Perplexity AI, an artificial intelligence-powered search startup, says it’s already valued at $1 billion, but a WIRED investigation published this week found that the company’s secret sauce contains a harsh ingredient. That’s bullshit.

In addition to “hallucinating” the details the chatbot generated, WIRED found that the AI ​​tool appeared to ignore the Robots Exclusion Protocol, a standard web tool used to prevent scraping on the sites of WIRED’s parent company, Condé Nast, and other publications. This appeared to allow the scraping of articles despite the internet equivalent of “No Trespassing” signs posted on WIRED and other Condé Nast sites.
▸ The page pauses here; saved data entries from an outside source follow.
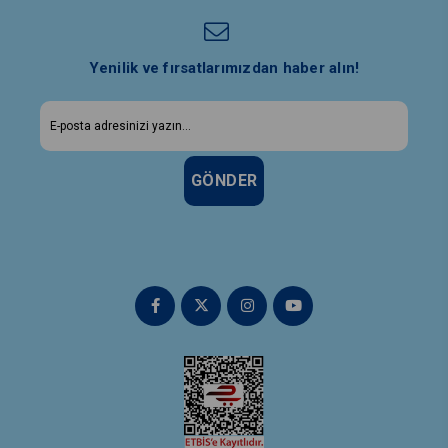
Yenilik ve fırsatlarımızdan haber alın!
GÖNDER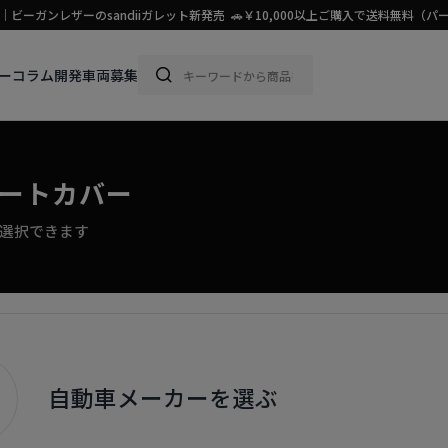
ビーガンレザーのsandiiガレット新発売 🚗￥10,000以上ご購入で送料無料
ー
コラム
開発車両募集
シートカバー
・選択できます
自動車メーカーを選ぶ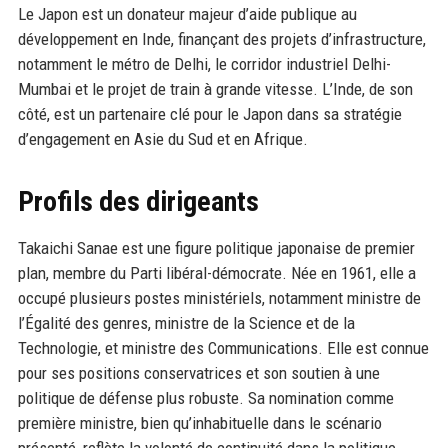
Le Japon est un donateur majeur d’aide publique au
développement en Inde, finançant des projets d’infrastructure,
notamment le métro de Delhi, le corridor industriel Delhi-
Mumbai et le projet de train à grande vitesse. L’Inde, de son
côté, est un partenaire clé pour le Japon dans sa stratégie
d’engagement en Asie du Sud et en Afrique.
Profils des dirigeants
Takaichi Sanae est une figure politique japonaise de premier
plan, membre du Parti libéral-démocrate. Née en 1961, elle a
occupé plusieurs postes ministériels, notamment ministre de
l’Égalité des genres, ministre de la Science et de la
Technologie, et ministre des Communications. Elle est connue
pour ses positions conservatrices et son soutien à une
politique de défense plus robuste. Sa nomination comme
première ministre, bien qu’inhabituelle dans le scénario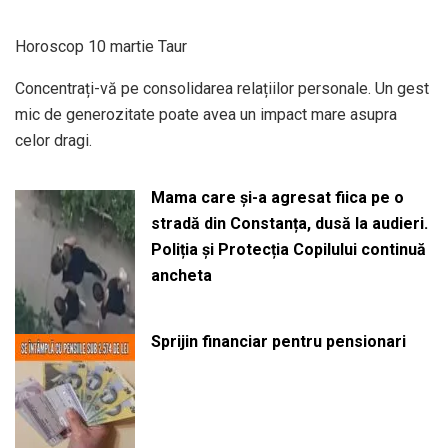
Horoscop 10 martie Taur
Concentrați-vă pe consolidarea relațiilor personale. Un gest
mic de generozitate poate avea un impact mare asupra
celor dragi.
Mama care și-a agresat fiica pe o
stradă din Constanța, dusă la audieri.
Poliția și Protecția Copilului continuă
ancheta
Sprijin financiar pentru pensionari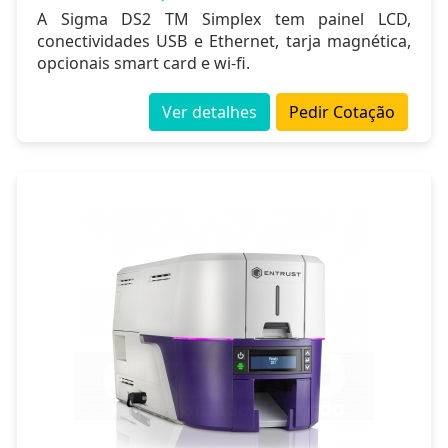
A Sigma DS2 TM Simplex tem painel LCD,
conectividades USB e Ethernet, tarja magnética,
opcionais smart card e wi-fi.
Ver detalhes
Pedir Cotação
Perplexity’s chatbot then plagiarized the same articles when prompted.

According to documents obtained by WIRED, Amazon’s facial recognition tool secretly scanned the faces of people passing through some of the UK’s biggest train stations. The technology, used as part of a trial, predicts a range of traveller attributes, including gender, age and emotion. The surveillance, which privacy advocates have called “worrisome,” could be used to target advertising.

Finally, we detailed the rise of robot “dogs” used by the military, explained what would happen if China invaded Taiwan, and got to the heart of the boring-sounding but serious business of uncovering the multi-billion-dollar fraud tactic known as business email compromise.

But that’s not all. Every week we round up the security and privacy news we didn’t cover in depth. Click the headline to read the full story. And stay safe.

Ransomware gangs have been ravaging the healthcare industry for months, relentlessly targeting Change Healthcare’s national payments network for over 1,000 healthcare providers, Ascension Healthcare’s 140 hospitals, and dozens of other healthcare victims. Now, the hacking epidemic is culminating in yet another devastating hospital hack that has exposed the data of 300 million UK patient records online.

Synobis, a joint venture medical testing company partly owned by the UK’s National Health Service, has been battling and negotiating with Kirin, a Russia-linked ransomware group, for weeks. Kirin has severely disrupted Synobis’ services in an attempt to extort money from the company. As a result, over 1,000 surgeries have been postponed in UK hospitals, and thousands more outpatient consultations have been postponed. Ambulances have also been diverted from affected hospitals, potentially delaying life-saving treatment. Hospitals have had to make new emergency requests for type O blood, as the disruption to testing means other types of blood cannot be used to transfuse patients.